Soulful songs of the South
By Geoffrey Himes
Friday, January 18, 2013
Performing at Rams Head on Stage a year ago, Iris DeMent announced she was recording an album of original songs. One could immediately see heads perking up throughout the Annapolis nightclub. It had been almost 16 years since DeMent had released a collection of new songs, and here was the news her most devoted fans had almost despaired of ever hearing. They perked up even more when she performed “Sing the Delta,” the terrific title track for the album that would be released in October.
The singer-songwriter sat at the club’s baby grand and sang in the thick Arkansas accent of her childhood: “The Delta lived in my mama’s voice and in her hands / It’s a language my spirit understands.”
DeMent, 52, who headlines a show Monday at the Birchmere, was describing her family’s roots on the Arkansas side of the Mississippi floodplain, recognizing both its pleasures and hardships (eking “out a living farming and filling cotton sacks”). DeMent had written the song the previous summer, while her mother was dying, but she addressed it to her stepdaughter, singer-songwriter Pieta Brown, who had opened the Rams Head show.
“Pieta was going down South to mix a record,” DeMent says by phone from her home in Iowa City, Iowa. “She called me one day while my mom was failing. Between those two things, I felt homesick for that part of the country more than I ever had before. My mom was slipping away, and all my feelings about that part of the country and that way of life came back to me.
“I’m a grown-up now and trying to figure out the things I carry with me, and the South is just part of that,” DeMent adds. “Part of being alive and creative in a spiritual sense is testing what you’ve got. This is what was handed to me; how does it hold up? What imprint do I put on it today?”
Flora Mae DeMent died in August 2011 at age 93, and a week later, DeMent found that her mother was more present to her than ever.
“My mom in body was already gone, but the memories were very vivid,” she says. “I knew it wasn’t going to last -- and it didn’t -- so I tried to pay as much attention as I could. Part of that was writing that song, ‘Before the Colors Fade.’ I was just savoring something in that song.”

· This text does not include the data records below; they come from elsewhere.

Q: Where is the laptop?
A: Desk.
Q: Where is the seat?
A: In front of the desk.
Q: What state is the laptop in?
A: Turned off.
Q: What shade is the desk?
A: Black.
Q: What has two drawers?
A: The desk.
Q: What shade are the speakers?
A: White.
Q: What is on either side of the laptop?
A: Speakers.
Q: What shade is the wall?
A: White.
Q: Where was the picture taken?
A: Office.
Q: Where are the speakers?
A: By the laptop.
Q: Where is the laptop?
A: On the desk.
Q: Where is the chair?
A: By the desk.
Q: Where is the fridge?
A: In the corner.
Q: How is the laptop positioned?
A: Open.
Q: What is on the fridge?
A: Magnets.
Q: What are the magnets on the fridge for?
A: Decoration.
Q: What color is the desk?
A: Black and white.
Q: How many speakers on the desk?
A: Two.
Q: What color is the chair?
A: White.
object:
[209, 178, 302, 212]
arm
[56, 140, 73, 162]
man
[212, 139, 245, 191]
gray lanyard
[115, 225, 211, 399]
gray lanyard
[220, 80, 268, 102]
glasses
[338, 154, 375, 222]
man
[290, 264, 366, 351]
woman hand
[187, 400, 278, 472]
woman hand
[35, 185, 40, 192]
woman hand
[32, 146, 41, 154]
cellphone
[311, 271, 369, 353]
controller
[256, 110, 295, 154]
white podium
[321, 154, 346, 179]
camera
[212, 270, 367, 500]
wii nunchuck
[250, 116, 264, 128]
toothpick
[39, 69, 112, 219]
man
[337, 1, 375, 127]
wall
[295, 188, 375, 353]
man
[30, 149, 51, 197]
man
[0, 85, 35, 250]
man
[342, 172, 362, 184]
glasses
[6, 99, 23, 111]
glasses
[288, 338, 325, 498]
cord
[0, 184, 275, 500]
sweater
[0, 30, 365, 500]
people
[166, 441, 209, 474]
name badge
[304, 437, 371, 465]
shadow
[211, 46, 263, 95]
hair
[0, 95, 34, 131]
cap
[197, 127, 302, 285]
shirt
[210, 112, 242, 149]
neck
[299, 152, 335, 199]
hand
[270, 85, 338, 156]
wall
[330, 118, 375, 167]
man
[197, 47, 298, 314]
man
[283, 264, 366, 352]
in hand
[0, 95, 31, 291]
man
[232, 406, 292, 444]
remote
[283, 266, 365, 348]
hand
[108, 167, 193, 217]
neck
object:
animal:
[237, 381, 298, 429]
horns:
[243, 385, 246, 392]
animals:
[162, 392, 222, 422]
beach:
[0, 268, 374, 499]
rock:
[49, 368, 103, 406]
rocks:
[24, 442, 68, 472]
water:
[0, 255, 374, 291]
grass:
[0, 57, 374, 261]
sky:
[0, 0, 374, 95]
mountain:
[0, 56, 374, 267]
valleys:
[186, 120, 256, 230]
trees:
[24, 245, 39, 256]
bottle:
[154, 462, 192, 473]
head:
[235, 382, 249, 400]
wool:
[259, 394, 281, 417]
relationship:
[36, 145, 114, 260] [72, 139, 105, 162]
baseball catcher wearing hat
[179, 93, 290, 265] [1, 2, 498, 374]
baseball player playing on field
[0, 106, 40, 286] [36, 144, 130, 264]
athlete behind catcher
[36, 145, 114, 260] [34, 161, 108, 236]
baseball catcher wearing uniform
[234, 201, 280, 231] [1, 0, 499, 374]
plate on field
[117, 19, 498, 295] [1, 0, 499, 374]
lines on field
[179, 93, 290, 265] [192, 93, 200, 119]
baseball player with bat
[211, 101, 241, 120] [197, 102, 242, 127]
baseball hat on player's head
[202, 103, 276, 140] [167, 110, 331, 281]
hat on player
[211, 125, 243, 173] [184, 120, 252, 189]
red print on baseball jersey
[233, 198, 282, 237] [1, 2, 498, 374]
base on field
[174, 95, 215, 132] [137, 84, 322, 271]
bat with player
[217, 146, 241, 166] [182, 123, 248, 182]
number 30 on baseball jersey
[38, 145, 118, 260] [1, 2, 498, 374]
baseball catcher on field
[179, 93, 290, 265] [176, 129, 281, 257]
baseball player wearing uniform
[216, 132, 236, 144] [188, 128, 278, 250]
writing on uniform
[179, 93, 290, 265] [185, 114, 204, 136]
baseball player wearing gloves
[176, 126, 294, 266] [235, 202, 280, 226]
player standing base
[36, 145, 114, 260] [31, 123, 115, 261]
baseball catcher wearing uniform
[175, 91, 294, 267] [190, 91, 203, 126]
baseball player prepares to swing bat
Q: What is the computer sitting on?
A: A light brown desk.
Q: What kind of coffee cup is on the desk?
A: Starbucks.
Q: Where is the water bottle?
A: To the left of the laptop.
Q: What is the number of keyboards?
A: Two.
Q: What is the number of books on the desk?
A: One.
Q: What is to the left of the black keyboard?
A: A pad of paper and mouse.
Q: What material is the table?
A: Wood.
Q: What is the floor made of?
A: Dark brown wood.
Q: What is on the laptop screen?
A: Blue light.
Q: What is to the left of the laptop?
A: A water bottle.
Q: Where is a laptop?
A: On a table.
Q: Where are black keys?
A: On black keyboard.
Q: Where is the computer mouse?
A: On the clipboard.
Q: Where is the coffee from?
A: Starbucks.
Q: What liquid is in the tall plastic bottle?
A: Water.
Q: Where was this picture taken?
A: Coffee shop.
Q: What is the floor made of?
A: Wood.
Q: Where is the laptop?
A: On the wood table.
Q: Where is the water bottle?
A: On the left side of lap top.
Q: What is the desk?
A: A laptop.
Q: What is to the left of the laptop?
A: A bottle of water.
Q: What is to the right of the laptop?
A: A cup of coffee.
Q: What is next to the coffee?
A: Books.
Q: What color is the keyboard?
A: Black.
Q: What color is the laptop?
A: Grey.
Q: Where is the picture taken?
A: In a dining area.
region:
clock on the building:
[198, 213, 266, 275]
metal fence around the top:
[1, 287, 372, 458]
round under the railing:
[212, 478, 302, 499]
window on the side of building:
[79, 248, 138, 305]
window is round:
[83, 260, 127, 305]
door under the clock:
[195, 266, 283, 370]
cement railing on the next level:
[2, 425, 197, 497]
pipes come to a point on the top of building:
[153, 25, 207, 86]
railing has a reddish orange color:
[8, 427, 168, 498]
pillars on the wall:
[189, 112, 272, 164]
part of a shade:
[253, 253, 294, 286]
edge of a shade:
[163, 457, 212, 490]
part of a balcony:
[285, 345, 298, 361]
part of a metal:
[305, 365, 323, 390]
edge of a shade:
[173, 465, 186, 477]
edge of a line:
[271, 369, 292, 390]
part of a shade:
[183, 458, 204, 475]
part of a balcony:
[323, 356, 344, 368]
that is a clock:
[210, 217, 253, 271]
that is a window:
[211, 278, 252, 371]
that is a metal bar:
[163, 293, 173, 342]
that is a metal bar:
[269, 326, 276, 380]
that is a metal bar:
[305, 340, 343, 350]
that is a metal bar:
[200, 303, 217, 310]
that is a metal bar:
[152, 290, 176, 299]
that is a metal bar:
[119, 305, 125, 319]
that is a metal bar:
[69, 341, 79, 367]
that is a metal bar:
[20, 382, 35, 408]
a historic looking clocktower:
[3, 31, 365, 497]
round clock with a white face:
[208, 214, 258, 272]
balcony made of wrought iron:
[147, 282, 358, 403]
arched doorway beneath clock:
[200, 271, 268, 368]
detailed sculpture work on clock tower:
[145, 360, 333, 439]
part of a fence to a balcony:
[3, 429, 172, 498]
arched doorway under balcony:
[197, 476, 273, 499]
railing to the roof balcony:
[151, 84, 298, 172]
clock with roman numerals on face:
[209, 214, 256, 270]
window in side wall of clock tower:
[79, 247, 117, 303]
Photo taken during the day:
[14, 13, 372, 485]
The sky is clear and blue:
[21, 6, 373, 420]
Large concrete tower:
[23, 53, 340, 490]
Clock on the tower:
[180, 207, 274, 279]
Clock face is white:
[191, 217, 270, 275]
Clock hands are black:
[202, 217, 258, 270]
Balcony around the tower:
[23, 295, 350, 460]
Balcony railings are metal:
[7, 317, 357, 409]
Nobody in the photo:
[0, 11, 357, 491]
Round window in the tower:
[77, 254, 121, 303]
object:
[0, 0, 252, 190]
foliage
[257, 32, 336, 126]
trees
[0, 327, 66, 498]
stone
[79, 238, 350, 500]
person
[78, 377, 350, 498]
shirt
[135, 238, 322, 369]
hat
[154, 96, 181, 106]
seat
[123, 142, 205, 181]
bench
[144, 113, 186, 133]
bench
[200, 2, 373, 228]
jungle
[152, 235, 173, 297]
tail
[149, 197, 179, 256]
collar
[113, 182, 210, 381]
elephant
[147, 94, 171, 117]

That song, too, was a highlight of the Rams Head show. DeMent played slow, elegiac arpeggios on the piano and sang more wistfully than sadly, declaring, “In time you might seem like a dream, but until then and in between, I’ll linger on each sacred scene.”
For all the Southernisms in her songs, DeMent spent much of her childhood in California. The youngest of 14, she was 3 when the family moved from Arkansas to Orange County. Outside the house, it was the beach, Top-40 radio and the 1960s, but inside, it still seemed like 1930s Arkansas.
“My parents didn’t change,” DeMent says. “If anything, they became more entrenched as a way to hold onto Arkansas and hold off California. It was the food, the word choices, the velocity of life, the songs, the religion, the things that tell us who we are in life.”
After DeMent had sung eight of the 12 songs on her new album at Rams Head, she performed her best-known song, 1992’s “Let the Mystery Be.” The hillbilly gospel hymn about whether there’s an afterlife seemed a continuation of what had come before, not only in terms of quality, but also in its weird combination of the Mississippi River Delta and the Pacific Coast.
“If you listen to my songs, you’ll hear both Arkansas and California. . . . I’m a country-gospel singer and I work in that medium, but the words don’t fall into that traditional framework. But the music is from my parents’ context; it’s Arkansas.
“When you get older and you look for things that keep you from jumping off the bridge, you have to dig down deep,” DeMent adds. “And when I dig down, this music is what I find.”